How big a role will non-utilities play?
In Virginia, which has prized its identity as the U.S.’ top state for business, friendliness toward a growing industry might seem a given. The electric grid is a different story, however. Since the state re-regulated its electricity markets and handed monopolies back to Dominion and Appalachian Power in 2007, the utilities have carefully guarded their territory. Lawmakers too have frequently been cautious in allowing third-party companies to enter state markets and affect the monopolies’ customer bases.
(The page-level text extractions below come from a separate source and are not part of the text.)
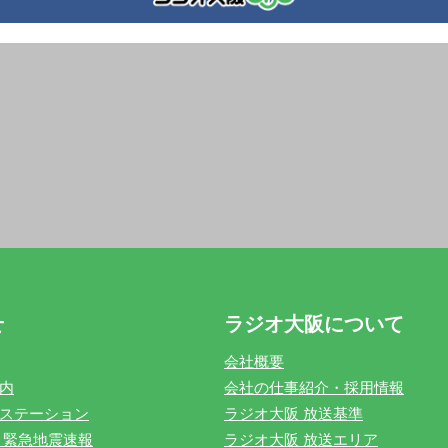
せ
ラジオ大阪について
会社概要
内
会社の仕事紹介・採用情報
ステーション
ラジオ大阪 放送基準
 緊急地震速報
ラジオ大阪 放送エリア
That could be changing. The last two big pieces of energy legislation to pass the General Assembly — the Grid Transformation and Security Act of 2018 and the VCEA of 2020 — have included mandatory carveouts for non-utility companies to take on certain capital projects. The State Corporation Commission has also increasingly shown favor toward utility proposals to buy power or other assets from non-utility developers in order to offload some of the financial risk that would otherwise be borne by Virginia residents and businesses. Among the VCEA carveouts was one requiring that 35 percent of the storage target be developed by third parties. (Another also carved out 35 percent of the solar and onshore wind goal.)
“When we drafted the bills that authorized these new programs, we envisioned policies and program rules that will unleash a competitive clean energy market that creates (a) maximum number of local jobs and attract(s) millions of dollars in investment to the commonwealth,” six Democratic lawmakers, including VCEA sponsors Sen. Jennifer McClellan and Del. Richard “Rip” Sullivan, wrote to the State Corporation Commission in an early November letter.
The letter, a four-page list of the legislators’ concerns with commission proposals for both energy storage and shared solar regulations, also issued a veiled rebuke of SCC’s approach: The bills, lawmakers asserted, “were intended to open competition for new entrants, and not simply make incremental changes that largely maintain the status quo.”
Of particular concern to many industry players are the permitting requirements regulators have proposed for non-utility companies to build storage. An early recommendation by SCC staff that would have required any project larger than 100 kilowatts to undergo a rigorous permitting process led by the commission provoked a strong backlash. The Virginia Department of Mines, Minerals and Energy said the low threshold imposed “onerous” requirements on a wide swath of projects, while the Southern Environmental Law Center labeled it “a transparent attempt to ensure non-utility storage is never built in Virginia.”
Dominion, for its part, said the 100 kilowatt threshold was reasonable and consistent with a threshold set by regional electric transmission organization PJM for projects to sell power into wholesale markets.
This November, commission staff conceded the 100 kilowatt threshold might be too low and bumped their recommendation up to one megawatt — still far lower than what many advocates sought. But they held tight to many of the permitting requirements, stating that while “certain aspects may be perceived as burdensome, they are intended to ensure that developers seeking to operate within the commonwealth will operate safely, will not negatively impact the reliability of the electric power system and will be ethically responsible in their interactions with Virginia consumers.”
That sense of caution is also evident elsewhere. The Rural Solar Development Coalition that convened last year in response to a flurry of solar applications in Southside and Tidewater Virginia is also beginning to eye storage as the “next wave” of the renewables transition, said Halifax County Administrator Scott Simpson.
“We want to be sure that our localities are prepared and understand what storage means, and if any of us were to be proposed a storage facility, what questions are there,” he said.